_What the exercise asks:_ Please rewrite the statute-of-limitations passage, starting at the words "The Department of" and ending after "statute of limitations.", with "State Department" put in place of "Department of State".

_Provided text:_
In 1984, Congress empowered federal prosecutors to seek suspension of the applicable statute of limitations for up to three years while seeking to obtain business records and other evidence located overseas. See, 18 U.S.C. §3292. Section 3292 was a response to the increasing use of offshore banks in money laundering and tax evasion cases, which created delays for prosecutors seeking records from other countries and resulted in statute-of-limitations problems. Section 3292 allows the government to file an ex parte application asking a court to toll the applicable statute of limitations while awaiting production of evidence located overseas pursuant to a mutual legal assistance treaty (MLAT).

The Department of State has entered into dozens of MLATs with countries across the globe. Because many of today's business transactions have an international component, Section 3292 has played an increasingly important role in white collar criminal matters. Savvy prosecutors can (and frequently do) wait until the five-year limitations period is nearly expired to make a Section 3292 application, effectively lengthening the statute of limitations to eight years. See, Robert Anello, Prosecutions from the Financial Crisis: When Is It Safe to Come out of the Woods?, Forbes.com (Sept. 28, 2016). Because the government may file Section 3292 requests ex parte, putative criminal defendants often are not aware that the limitations period has been tolled and that they still are subject to prosecution for conduct seemingly beyond the normal statute of limitations.

_Supplied material:_
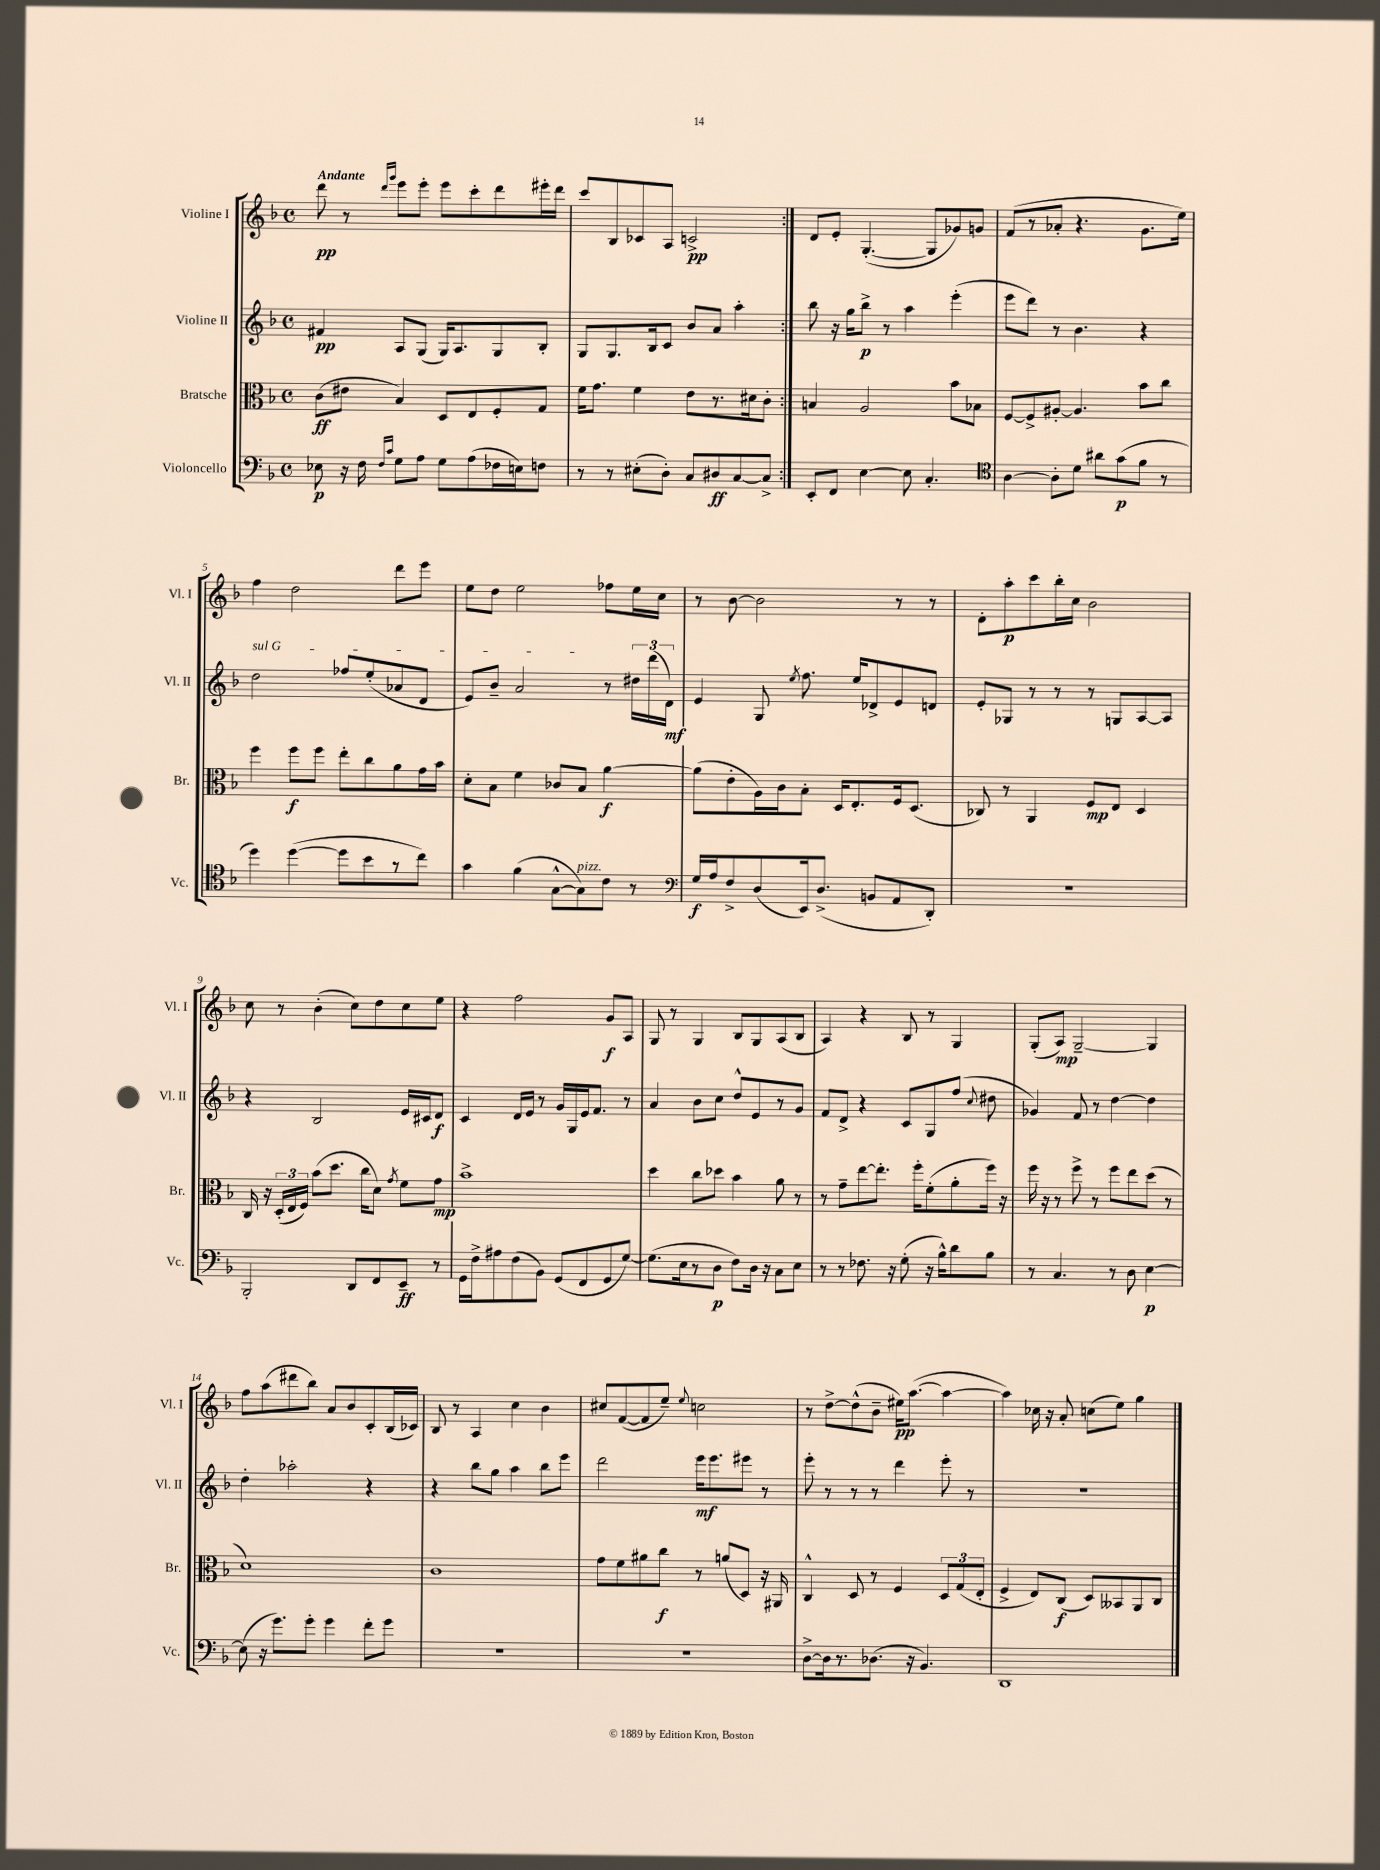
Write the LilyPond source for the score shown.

<<
\new StaffGroup <<
\new Staff = "s0" \with { instrumentName = "Violine I" shortInstrumentName = "Vl. I" } {
    \clef treble \key f \major \defaultTimeSignature \time 4/4 \tempo "Andante"
    \autoBeamOff \repeat volta 2 { d'''8\pp r8 \grace { d'''16[ g'''16] } e'''8[ e'''8]-. e'''8[ c'''8-. d'''8 eis'''16-. d'''16] |
    c'''8[ bes8 ces'8 a8] c'2->\pp | }
    d'8[ e'8]-. g4.~-.( g8[ ges'8) g'8] |
    f'8[( r8 aes'8]-. r4. g'8.[ e''16]) |
    f''4 d''2 d'''8[ e'''8] |
    e''8[ d''8] e''2 fes''8[ e''16 c''16] |
    r8 bes'8~ bes'2 r8 r8 |
    d'8[-. a''8-.\p c'''8 bes''16-. c''16] bes'2 |
    c''8 r8 bes'4-.( c''8[) d''8 c''8 e''8] |
    r4 f''2 g'8[\f a8] |
    g8 r8 g4 bes8[ g8 a8( bes8] |
    a4) r4 bes8 r8 g4 |
    g8[-.( a8]\mp) g2~-- g4 |
    f''8[ a''8( dis'''8 bes''8]) a'8[ bes'8 c'8-. bes16( ces'16]) |
    bes8 r8 a4 c''4 bes'4 |
    cis''8[ f'8~( f'8 e''8]--) \appoggiatura { e''8 } c''2 |
    r8 d''8[~-> d''8-^( bes'8]-- eis''16[\pp) a''8.]~( a''4~ |
    a''4) ces''16 r16 a'8-. c''8[( e''8]) g''4 \bar "|." |
}
\new Staff = "s1" \with { instrumentName = "Violine II" shortInstrumentName = "Vl. II" } {
    \clef treble \key f \major \defaultTimeSignature \time 4/4
    \autoBeamOff \repeat volta 2 { fis'4\pp a8[ g8]( g16[) a8. g8 bes8]-. |
    g8[ g8. bes16 c'8] bes'8[ a'8] a''4-. | }
    bes''8 r16 g''16[ bes''8]->\p r8 a''4 e'''4-.( |
    e'''8[ d'''8]) r8 bes'4. r4 |
    \once \override TextSpanner.bound-details.left.text = \markup { \italic "sul G" } d''2\startTextSpan fes''8[ e''8-.( aes'8 d'8] |
    e'8[) bes'8]-- a'2\stopTextSpan r8 \tuplet 3/2 { dis''16[ d'''16( d'16]\mf) } |
    e'4 g8 \acciaccatura { e''8 } f''8. e''16[ des'8-> e'8 d'8] |
    e'8[-. ges8] r8 r8 r8 g8[ a8~ a8] |
    r4 bes2 e'16[ cis'16 d'8]\f |
    c'4 d'16[ e'16] r8 g'16[ g16 e'16 f'8.] r8 |
    a'4 bes'8[ c''8] d''8[-^ e'8 r8 g'8] |
    f'8[ d'8]-> r4 c'8[ g8 f''8]( \appoggiatura { c''8 } dis''8 |
    ges'4) f'8 r8 d''4~ d''4 |
    d''4-. aes''2-. r4 |
    r4 bes''8[ g''8] a''4 bes''8[ e'''8] |
    d'''2 e'''16[\mf e'''8. eis'''8] r8 |
    e'''8-. r8 r8 r8 d'''4 e'''8-. r8 |
    r1 \bar "|." |
}
\new Staff = "s2" \with { instrumentName = "Bratsche" shortInstrumentName = "Br." } {
    \clef alto \key f \major \defaultTimeSignature \time 4/4
    \autoBeamOff \repeat volta 2 { c'8[\ff( eis'8] bes4) d8[ e8 f8-. g8] |
    f'16[ g'8.] f'4 e'8[ r8. dis'16 c'8]-. | }
    b4 a2 bes'8[ bes8] |
    f8[~ f8-> ais8]~-. ais4. bes'8[ c''8] |
    f''4 f''8[\f f''8] e''8[-. c''8 a'8 g'16 bes'16] |
    d'8[-. bes8] f'4 ces'8[ bes8] a'4~\f |
    a'8[( e'8-. a16) c'16 bes8]-. d16[ e8.-. f16 d8.]( |
    ces8) r8 a,4 f8[\mp e8] d4 |
    c16 r16 \tuplet 3/2 { d16[-.( e16 f16]) } bes'8[( d''8.] c''16[ d'8]) \acciaccatura { g'8 } f'8[ g'8]\mp |
    bes'1-> |
    d''4 c''8[ des''8] bes'4 a'8 r8 |
    r8 g'8[-- e''8~ e''8.]-. f''16[-. f'8-.( a'8-. f''16]) r16 |
    f''16 r16 r8 f''8-> r8 f''8[ e''8 d''8]( r8 |
    d'1) |
    c'1 |
    g'8[ f'8 ais'8 c''8]\f r8 a'8[( d8]) r16 ais,16 |
    c4-^ d8 r8 f4 \tuplet 3/2 { d8[ g8( e8]-. } |
    f4-> e8[) c8]\f( d8[) beses,8 a,8 c8] \bar "|." |
}
\new Staff = "s3" \with { instrumentName = "Violoncello" shortInstrumentName = "Vc." } {
    \clef bass \key f \major \defaultTimeSignature \time 4/4
    \autoBeamOff \repeat volta 2 { ees8\p r16 f16 \grace { f16[ c'16] } g8[ a8] g8[ a8( fes16 e16) f8] |
    r8 r8 eis8[-.( d8]-.) c8[ dis8\ff c8~ c8]-> | }
    e,8[-. f,8] e4~ e8 c4.-. |
    \clef tenor a4~ a8[-. d'8] ais'8[ g'8\p( f'8] r8 |
    d''4) d''4~( d''8[ bes'8 r8 c''8]) |
    g'4 f'4( g8[~-^ g8^\markup { \italic "pizz." }) c'8] r8 |
    \clef bass g16[\f a16 f8-> d8( e,16) d8.]->( b,8[ a,8 d,8]-.) |
    R1 |
    bes,,2-. d,8[ f,8 e,8]--\ff r8 |
    g,16[ f16-> ais8 f8( bes,8]) g,8[( f,8 g,8 g8]~) |
    g8.[( e16 r8 d8]\p f8[) d16] r16 c8[ e8] |
    r8 r8 fes8. r16 g8-.( r16 bes16[-^) d'8 bes8] |
    r8 c4. r8 d8 e4~\p |
    e8( r16 g'8.[) g'8]-. g'4 f'8[-. g'8] |
    R1 |
    R1 |
    d8[~-> d16 r8. des8.]( r16 bes,4.) |
    d,1 \bar "|." |
}
>>
>>
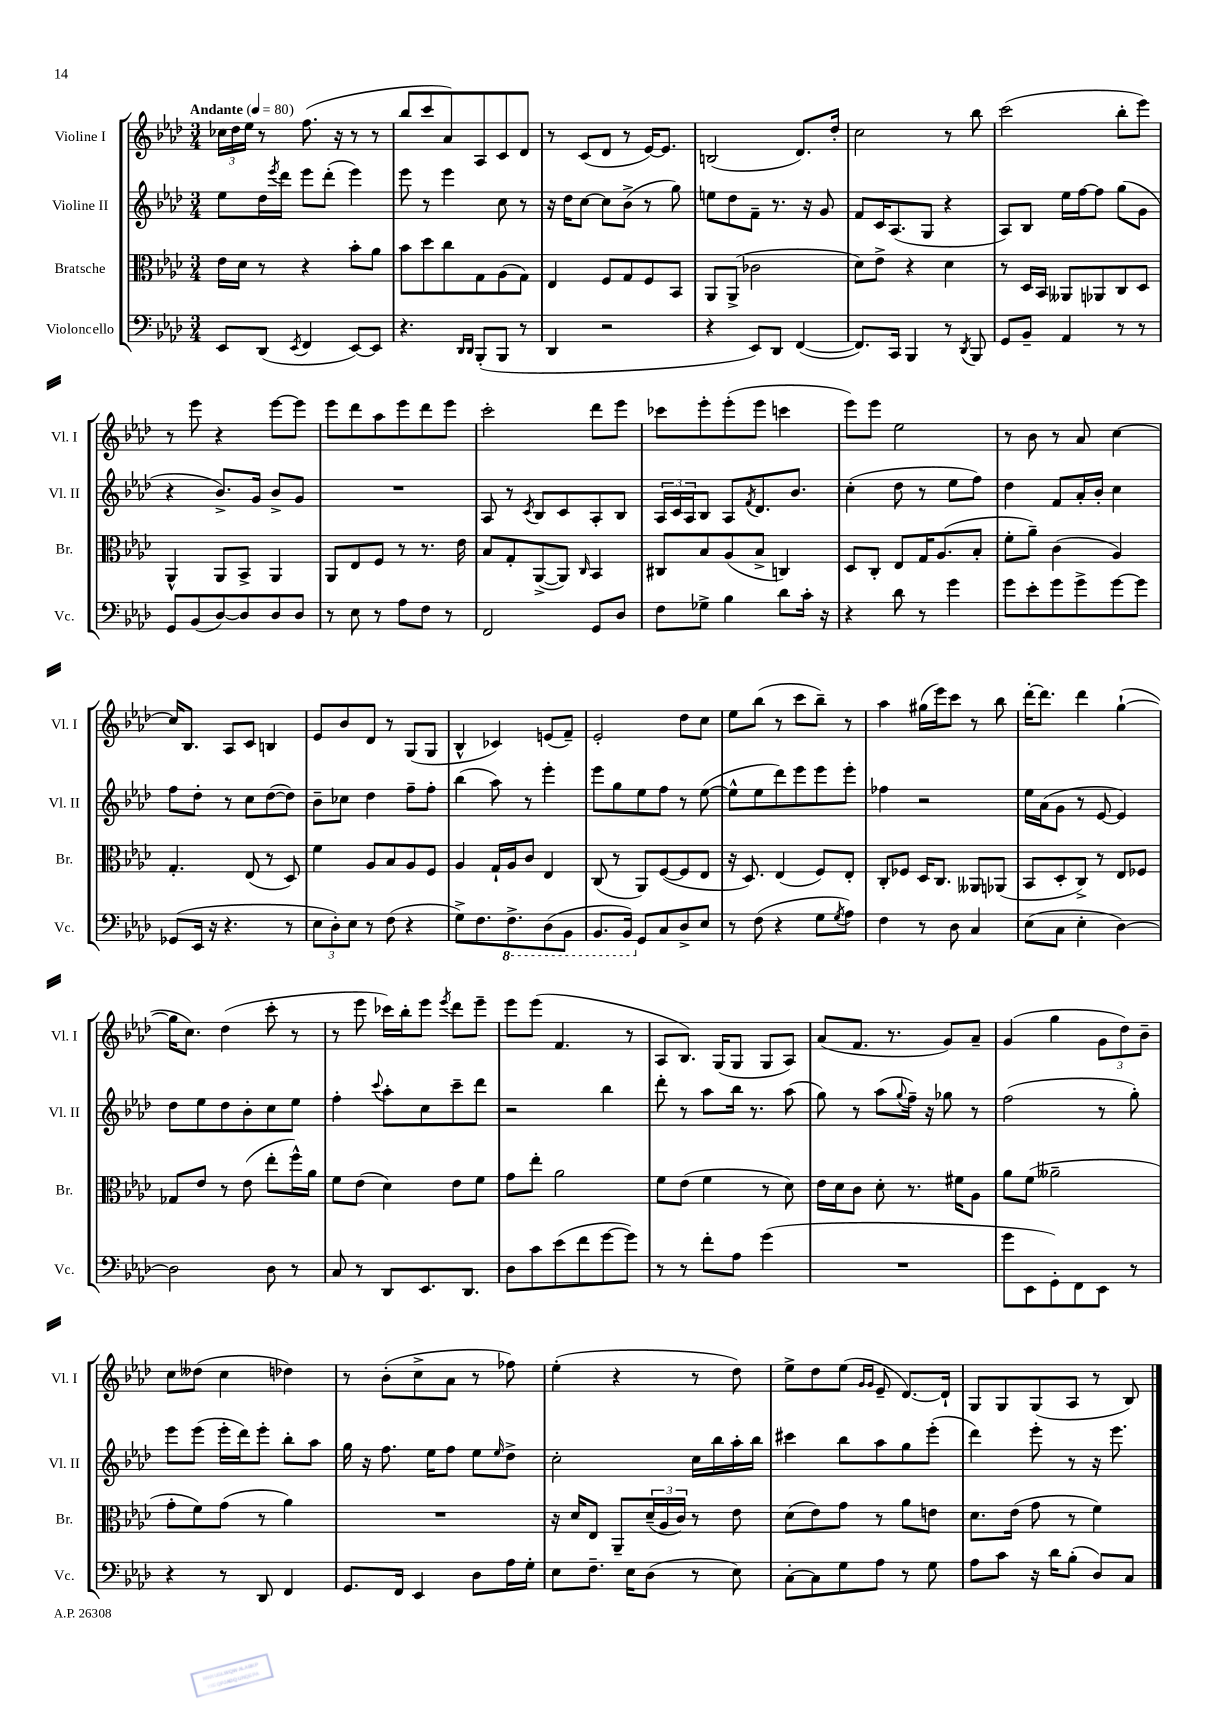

_Answer to this task:_
The State Department has entered into dozens of MLATs with countries across the globe. Because many of today's business transactions have an international component, Section 3292 has played an increasingly important role in white collar criminal matters. Savvy prosecutors can (and frequently do) wait until the five-year limitations period is nearly expired to make a Section 3292 application, effectively lengthening the statute of limitations to eight years. See, Robert Anello, Prosecutions from the Financial Crisis: When Is It Safe to Come out of the Woods?, Forbes.com (Sept. 28, 2016). Because the government may file Section 3292 requests ex parte, putative criminal defendants often are not aware that the limitations period has been tolled and that they still are subject to prosecution for conduct seemingly beyond the normal statute of limitations.